Texto fornecido.
Mas o não conhecimento pelo arguido do acto notificado nestas situações é imputável ao próprio arguido, uma vez que, a partir da prestação do termo de identidade e residência, passou a recair sobre ele o dever de verificar assiduamente a correspondência colocada no receptáculo por si indicado e de comunicar ao tribunal qualquer situação de impossibilidade de acesso a esse local.Se o Estado está obrigado a diligenciar pela notificação dos arguidos, nesta modalidade, estes também têm de tomar as providências adequadas a que se torne
efectivo esse conhecimento.
Este é um dever compatível com o seu estatuto de sujeito processual, não podendo esta solução ser acusada de estabelecer um ónus excessivo ou desproporcionado que seja imposto aos cidadãos suspeitos da prática de crimes, atenta a facilidade do seu cumprimento, perante a importância dos fins que visa atingir.Além disso, faz-se notar que o depósito da carta pelo distribuidor postal não gera nenhuma presunção inilidível de notificação em caso de erro do distribuidor postal e é
rodeada de algumas cautelas processuais.
De facto, importa ter presente que o despacho que designa data para a audiência de julgamento deve ser notificado ao arguido, pelo menos, 30 dias antes da referida data - para permitir a organização da defesa e para prevenir também eventuais ausências superiores a 5 dias -, e que essa notificação é também realizada na pessoa do defensor, o qual, em regra, na observância dos seus deveres profissionais, não deixará de tentar entrar em contacto com o arguido para efeito de preparação da defesa. Caso o arguido esteja efectiva e genuinamente contactável para efeito de intervenção no procedimento criminal, raramente se frustrará a comunicação entre o defensor e o arguido durante o referido prazo de 30 dias que antecede o início da audiência de julgamento.Finalmente, e ainda que as garantias previstas para uma dada fase processual não possam ser completamente postergadas com base na invocação de garantias previstas para a fase processual subsequente, não se pode deixar de relembrar que a defesa do arguido ausente é sempre assumida pelo defensor e, que nesse caso, a lei exige a notificação da sentença ao arguido por contacto pessoal, estando assim minimamente acauteladas as garantias de defesa, incluindo o direito ao recurso (artigos 333.º, n.os 5
e 6, e 334.º, n.º 4, do CPP).
Ponderados todos estes dados, conclui-se que a modalidade de notificação aqui em análise não deixa de satisfazer a exigência de que deve ser proporcionado ao arguido um efectivo conhecimento da data da realização da audiência de julgamento, de modo a que este possa exercer os seus direitos de defesa.Deve, assim, este recurso ser julgado improcedente porque não se vislumbra que a interpretação normativa aqui fiscalizada viole qualquer parâmetro constitucional, maxime as garantias de defesa do arguido em processo criminal e o direito fundamental
a um processo equitativo.

Extrato dos dados.
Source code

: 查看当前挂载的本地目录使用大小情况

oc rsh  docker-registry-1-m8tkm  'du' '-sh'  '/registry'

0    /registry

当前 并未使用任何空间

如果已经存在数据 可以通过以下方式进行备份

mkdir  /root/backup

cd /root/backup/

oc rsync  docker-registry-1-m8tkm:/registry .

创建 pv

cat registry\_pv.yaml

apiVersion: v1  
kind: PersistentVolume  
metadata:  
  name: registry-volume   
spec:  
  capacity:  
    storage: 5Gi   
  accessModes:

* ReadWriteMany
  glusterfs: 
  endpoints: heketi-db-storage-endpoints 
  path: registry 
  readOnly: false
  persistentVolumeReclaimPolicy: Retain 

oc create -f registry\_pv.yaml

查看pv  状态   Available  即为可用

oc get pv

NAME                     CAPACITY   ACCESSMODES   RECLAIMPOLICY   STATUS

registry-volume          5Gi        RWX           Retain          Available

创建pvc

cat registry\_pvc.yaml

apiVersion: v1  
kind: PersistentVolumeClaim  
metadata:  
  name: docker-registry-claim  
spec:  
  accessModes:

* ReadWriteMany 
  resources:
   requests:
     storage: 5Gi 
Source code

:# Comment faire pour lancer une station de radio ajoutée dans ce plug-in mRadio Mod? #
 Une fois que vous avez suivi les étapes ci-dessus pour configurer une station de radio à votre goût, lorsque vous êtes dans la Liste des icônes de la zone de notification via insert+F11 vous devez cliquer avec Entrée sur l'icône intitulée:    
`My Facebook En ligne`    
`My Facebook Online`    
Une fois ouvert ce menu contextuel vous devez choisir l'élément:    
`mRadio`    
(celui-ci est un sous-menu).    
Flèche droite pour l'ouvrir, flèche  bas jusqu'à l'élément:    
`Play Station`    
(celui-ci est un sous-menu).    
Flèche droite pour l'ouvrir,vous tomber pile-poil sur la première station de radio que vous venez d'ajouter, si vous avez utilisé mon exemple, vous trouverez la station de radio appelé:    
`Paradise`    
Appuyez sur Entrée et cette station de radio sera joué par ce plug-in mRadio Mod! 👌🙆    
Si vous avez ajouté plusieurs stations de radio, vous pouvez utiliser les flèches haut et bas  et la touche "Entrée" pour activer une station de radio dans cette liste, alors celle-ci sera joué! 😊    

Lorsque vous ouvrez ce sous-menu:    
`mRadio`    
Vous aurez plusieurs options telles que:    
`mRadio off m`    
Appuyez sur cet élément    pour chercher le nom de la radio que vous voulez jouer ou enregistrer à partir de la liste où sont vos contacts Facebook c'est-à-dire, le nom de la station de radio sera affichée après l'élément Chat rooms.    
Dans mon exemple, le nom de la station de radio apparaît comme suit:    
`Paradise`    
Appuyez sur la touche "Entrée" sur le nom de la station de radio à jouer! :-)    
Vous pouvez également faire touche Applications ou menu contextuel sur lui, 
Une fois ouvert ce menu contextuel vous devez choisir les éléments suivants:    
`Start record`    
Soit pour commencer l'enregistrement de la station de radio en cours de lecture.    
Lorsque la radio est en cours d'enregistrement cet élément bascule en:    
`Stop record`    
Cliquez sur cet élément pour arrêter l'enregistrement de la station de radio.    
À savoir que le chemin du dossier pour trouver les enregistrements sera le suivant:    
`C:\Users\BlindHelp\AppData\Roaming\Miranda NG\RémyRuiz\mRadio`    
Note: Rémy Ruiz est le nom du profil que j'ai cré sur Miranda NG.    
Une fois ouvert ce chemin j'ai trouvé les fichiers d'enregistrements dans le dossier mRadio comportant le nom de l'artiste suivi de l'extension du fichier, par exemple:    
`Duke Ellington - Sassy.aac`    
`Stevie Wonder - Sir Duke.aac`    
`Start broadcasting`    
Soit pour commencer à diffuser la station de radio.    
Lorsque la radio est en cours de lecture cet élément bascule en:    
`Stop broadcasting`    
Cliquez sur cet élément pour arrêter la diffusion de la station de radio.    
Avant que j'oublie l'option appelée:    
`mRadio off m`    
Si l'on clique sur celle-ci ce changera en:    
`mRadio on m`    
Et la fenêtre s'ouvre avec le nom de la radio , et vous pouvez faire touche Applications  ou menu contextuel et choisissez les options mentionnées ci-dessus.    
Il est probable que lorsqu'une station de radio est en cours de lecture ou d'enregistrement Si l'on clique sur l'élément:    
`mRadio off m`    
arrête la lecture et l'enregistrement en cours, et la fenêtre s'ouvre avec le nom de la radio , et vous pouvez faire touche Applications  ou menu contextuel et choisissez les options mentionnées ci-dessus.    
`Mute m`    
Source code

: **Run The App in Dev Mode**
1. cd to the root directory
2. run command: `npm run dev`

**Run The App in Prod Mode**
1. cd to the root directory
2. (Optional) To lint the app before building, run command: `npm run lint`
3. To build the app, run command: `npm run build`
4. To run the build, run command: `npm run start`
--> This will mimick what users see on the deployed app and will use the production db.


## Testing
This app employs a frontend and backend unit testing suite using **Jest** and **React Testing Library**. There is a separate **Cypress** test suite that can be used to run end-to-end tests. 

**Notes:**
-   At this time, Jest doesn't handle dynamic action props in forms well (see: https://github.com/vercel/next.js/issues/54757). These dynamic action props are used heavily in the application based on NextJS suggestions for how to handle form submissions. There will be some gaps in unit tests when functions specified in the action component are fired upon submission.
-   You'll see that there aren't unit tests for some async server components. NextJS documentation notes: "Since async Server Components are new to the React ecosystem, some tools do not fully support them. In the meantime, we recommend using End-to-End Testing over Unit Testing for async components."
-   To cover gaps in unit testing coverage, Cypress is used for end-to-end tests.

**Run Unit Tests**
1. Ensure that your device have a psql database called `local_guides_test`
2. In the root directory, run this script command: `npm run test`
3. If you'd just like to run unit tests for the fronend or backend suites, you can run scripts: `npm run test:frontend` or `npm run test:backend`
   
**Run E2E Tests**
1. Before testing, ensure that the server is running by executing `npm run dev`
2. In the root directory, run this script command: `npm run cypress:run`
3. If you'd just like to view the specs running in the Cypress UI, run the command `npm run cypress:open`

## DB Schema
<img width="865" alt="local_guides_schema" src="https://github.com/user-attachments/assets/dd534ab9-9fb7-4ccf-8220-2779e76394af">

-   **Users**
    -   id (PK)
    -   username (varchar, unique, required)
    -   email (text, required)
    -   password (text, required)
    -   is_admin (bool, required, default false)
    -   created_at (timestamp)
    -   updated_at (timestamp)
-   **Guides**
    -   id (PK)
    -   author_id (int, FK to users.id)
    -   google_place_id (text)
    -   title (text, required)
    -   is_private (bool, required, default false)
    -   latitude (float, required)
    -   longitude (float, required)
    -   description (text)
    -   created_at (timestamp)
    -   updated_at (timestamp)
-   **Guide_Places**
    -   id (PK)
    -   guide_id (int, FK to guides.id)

Enunciado da tarefa. Extraia do texto sobre a notificação do arguido o trecho que começa em "Este é um dever" e termina em "algumas cautelas processuais.", incluindo este último.

Resolução.
Este é um dever compatível com o seu estatuto de sujeito processual, não podendo esta solução ser acusada de estabelecer um ónus excessivo ou desproporcionado que seja imposto aos cidadãos suspeitos da prática de crimes, atenta a facilidade do seu cumprimento, perante a importância dos fins que visa atingir.Além disso, faz-se notar que o depósito da carta pelo distribuidor postal não gera nenhuma presunção inilidível de notificação em caso de erro do distribuidor postal e é
rodeada de algumas cautelas processuais.